21 March, 2018

Eyes Wide Shut - Sharing of TV Clips Online by TVEyes not Fair Use, Says US Court of Appeals

Fair use is a tricky issue, and often a thorn on the side of copyright owners. Overall one can appreciate the opportunities it creates, but also the headaches faced by those wishing to pursue someone hiding behind that particular shield. Rightsholders have been holding out for a life-line to narrow down the reach of fair use, and might've just been rewarded a win in the wider balancing act of fair use versus infringement. The matter was faced by the Court of Appeals recently, who issued their decision on the appeal in late February.

The case of Fox News Network LLC v TVEyes Inc. concerned the sharing of segments from TV programming by TVEyes. This is done through the continuous recording of TV shows, and compiling them into a searchable database. Users of TVEyes could then search for clips from various programmes, and watch up to 10 minutes of the content that interests them (and has been used by journalists and TV producers for some time). Clips can also be archived onto TVEyes' servers, or downloaded onto the user's computer. Fox ultimately took TVEyes to court for copyright infringement through the redistribution of their audiovisual content.

The case turned on whether the use by TVEyes could be classed as 'fair use' under 17 USC section 107. This looks at the usual four factors: (1) the purpose and character of the use, including whether such use is of a commercial nature or is for non-profit educational purposes; (2) the nature of the copyrighted work; (3) the amount and substantiality of the portion used in relation to the copyrighted work as a whole; and (4) the effect of the use upon the potential market for or value of the copyrighted work. The factors are assessed weighted together in the light of the purpose of copyright.

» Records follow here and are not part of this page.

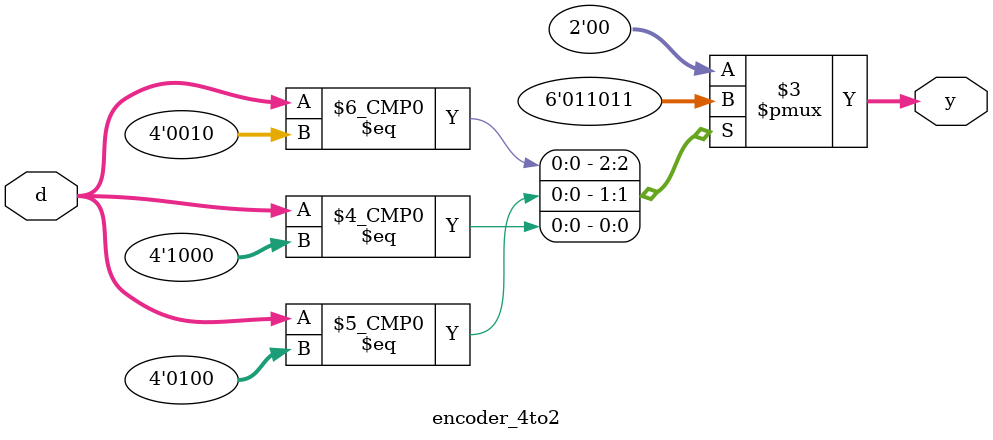
<source format=v>
module encoder_4to2(input [3:0] d, output reg [1:0] y);
always @(*) begin
  casez(d)
    4'b0001: y = 2'b00;
    4'b0010: y = 2'b01;
    4'b0100: y = 2'b10;
    4'b1000: y = 2'b11;
    default: y = 2'b00;
  endcase
end
endmodule
</source>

Under the first factors, the Court focussed on the precedent set by the Google Books case (discussed more here). In the matter, Google's book search service added something new to the rights attached to the written works, and therefore "…communicated something new and different from the original". Similarly to TVEyes' offering, the showing of snippets from each book "…added important value to the basic transformative search function" by allowing for the user to verify the information as being what was looked for.

Some TV clips are simply captivating
The Court concluded that, in the light of the first factor, TVEyes' service "…is similarly transformative insofar as it enables users to isolate, from an ocean of programming, material that is responsive to their interests and needs, and to access that material with targeted precision". The service saves on costs and time spent looking for materials should they be done without a quick search function. Even though the service was for commercial gain, it still was not enough to counter its transformative nature entirely. Ultimately this means that the first factor slightly weighs in favor of fair use.

In terms of the second factor, the Court swiftly concluded that it is inconsequential to this case, even if the subject matter of the works is reporting on factual events.

They then moved onto the third factor, which looks at the amount of the work copied, and whether it was substantial. The Court quickly concluded that, due to the sheer volume of material copied by TVEyes, which amounted to virtually the entirety of Fox's TV programming. When compared to Google Books, TVEyes often created copies of entire segments of programming that might cover all of the relevant material being sought, whereas Google actively blacklisted certain parts of text within search results to prevent this. This amounted to copying all that is important from the protected works, and weighed against fair use.

Finally, the Court looked at the service's effect on the potential market for or value of the works, particularly whether it competes with the original service. Due to the popularity of the service, there clearly was a marketplace for such services that was exploitable by Fox. This would have impacted any hypothetical monies made by Fox should they have offered the service, particularly in the light of unauthorized, unlicensed copying by TVEyes. This means that "…by selling access to Fox's audiovisual content without a license, TVEyes deprives Fox of revenues to which Fox is entitled as the copyright holder", which meant that the fourth factor also favored Fox.

Having considered the above, the Court had to determine whether, all factors considered, the use was fair use or not. The conclusion of this was that TVEyes' service was not justifiable under fair use, due to the sheer amount of works copied and the usurping of a function for which Fox was entitled to demand compensation for, even though the service was slightly transformative.

TVEyes was deemed to be liable for direct infringement of Fox's rights, and the Court imposed a permanent injunction on their services on allowing the viewing, downloading and sharing of clips from the site. The search function, however, was allowed to continue.

The case is a very interesting one, and sets clear boundaries for services similar to the one offered by TVEyes. Should the clips have been restricted to much shorter segments, and not allowed to be downloaded or shared, the company might have escaped liability. Other video service providers will undoubtedly heed this as a warning against any significant sharing of content.